Saved data entries:
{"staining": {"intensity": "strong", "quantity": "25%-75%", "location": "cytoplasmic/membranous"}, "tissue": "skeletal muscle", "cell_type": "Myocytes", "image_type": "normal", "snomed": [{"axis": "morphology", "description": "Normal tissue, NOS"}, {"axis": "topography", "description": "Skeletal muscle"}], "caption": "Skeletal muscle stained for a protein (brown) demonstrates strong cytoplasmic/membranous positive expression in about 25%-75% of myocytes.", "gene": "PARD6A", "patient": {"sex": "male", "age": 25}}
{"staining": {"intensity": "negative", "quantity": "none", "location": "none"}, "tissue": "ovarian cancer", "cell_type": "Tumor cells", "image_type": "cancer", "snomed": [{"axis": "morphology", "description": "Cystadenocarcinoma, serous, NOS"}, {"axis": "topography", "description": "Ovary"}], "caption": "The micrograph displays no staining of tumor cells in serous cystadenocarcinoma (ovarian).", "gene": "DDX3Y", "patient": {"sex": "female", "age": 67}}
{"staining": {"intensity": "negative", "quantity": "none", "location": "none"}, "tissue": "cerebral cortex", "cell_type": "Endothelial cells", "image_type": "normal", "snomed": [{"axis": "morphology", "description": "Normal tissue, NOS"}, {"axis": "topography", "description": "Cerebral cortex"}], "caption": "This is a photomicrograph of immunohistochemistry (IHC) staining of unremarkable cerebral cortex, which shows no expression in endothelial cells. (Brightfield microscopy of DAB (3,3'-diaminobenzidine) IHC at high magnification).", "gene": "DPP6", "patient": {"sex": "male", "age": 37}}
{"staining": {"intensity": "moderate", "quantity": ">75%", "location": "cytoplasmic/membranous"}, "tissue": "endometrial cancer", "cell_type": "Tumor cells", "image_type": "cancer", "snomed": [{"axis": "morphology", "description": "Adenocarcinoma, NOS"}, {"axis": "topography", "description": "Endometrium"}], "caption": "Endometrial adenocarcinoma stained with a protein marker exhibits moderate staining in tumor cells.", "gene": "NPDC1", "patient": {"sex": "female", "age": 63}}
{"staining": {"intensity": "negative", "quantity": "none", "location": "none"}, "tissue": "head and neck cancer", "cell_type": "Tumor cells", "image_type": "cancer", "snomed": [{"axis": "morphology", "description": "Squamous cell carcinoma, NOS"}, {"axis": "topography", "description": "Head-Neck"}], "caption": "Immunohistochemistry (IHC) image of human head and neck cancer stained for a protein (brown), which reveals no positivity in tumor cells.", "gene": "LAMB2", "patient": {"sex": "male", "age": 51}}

== EXERCISE BRIEF ==
The records above are to be transcribed exactly and completely.

== PROBLEM SOLUTION ==
{"staining": {"intensity": "strong", "quantity": "25%-75%", "location": "cytoplasmic/membranous"}, "tissue": "skeletal muscle", "cell_type": "Myocytes", "image_type": "normal", "snomed": [{"axis": "morphology", "description": "Normal tissue, NOS"}, {"axis": "topography", "description": "Skeletal muscle"}], "caption": "Skeletal muscle stained for a protein (brown) demonstrates strong cytoplasmic/membranous positive expression in about 25%-75% of myocytes.", "gene": "PARD6A", "patient": {"sex": "male", "age": 25}}
{"staining": {"intensity": "negative", "quantity": "none", "location": "none"}, "tissue": "ovarian cancer", "cell_type": "Tumor cells", "image_type": "cancer", "snomed": [{"axis": "morphology", "description": "Cystadenocarcinoma, serous, NOS"}, {"axis": "topography", "description": "Ovary"}], "caption": "The micrograph displays no staining of tumor cells in serous cystadenocarcinoma (ovarian).", "gene": "DDX3Y", "patient": {"sex": "female", "age": 67}}
{"staining": {"intensity": "negative", "quantity": "none", "location": "none"}, "tissue": "cerebral cortex", "cell_type": "Endothelial cells", "image_type": "normal", "snomed": [{"axis": "morphology", "description": "Normal tissue, NOS"}, {"axis": "topography", "description": "Cerebral cortex"}], "caption": "This is a photomicrograph of immunohistochemistry (IHC) staining of unremarkable cerebral cortex, which shows no expression in endothelial cells. (Brightfield microscopy of DAB (3,3'-diaminobenzidine) IHC at high magnification).", "gene": "DPP6", "patient": {"sex": "male", "age": 37}}
{"staining": {"intensity": "moderate", "quantity": ">75%", "location": "cytoplasmic/membranous"}, "tissue": "endometrial cancer", "cell_type": "Tumor cells", "image_type": "cancer", "snomed": [{"axis": "morphology", "description": "Adenocarcinoma, NOS"}, {"axis": "topography", "description": "Endometrium"}], "caption": "Endometrial adenocarcinoma stained with a protein marker exhibits moderate staining in tumor cells.", "gene": "NPDC1", "patient": {"sex": "female", "age": 63}}
{"staining": {"intensity": "negative", "quantity": "none", "location": "none"}, "tissue": "head and neck cancer", "cell_type": "Tumor cells", "image_type": "cancer", "snomed": [{"axis": "morphology", "description": "Squamous cell carcinoma, NOS"}, {"axis": "topography", "description": "Head-Neck"}], "caption": "Immunohistochemistry (IHC) image of human head and neck cancer stained for a protein (brown), which reveals no positivity in tumor cells.", "gene": "LAMB2", "patient": {"sex": "male", "age": 51}}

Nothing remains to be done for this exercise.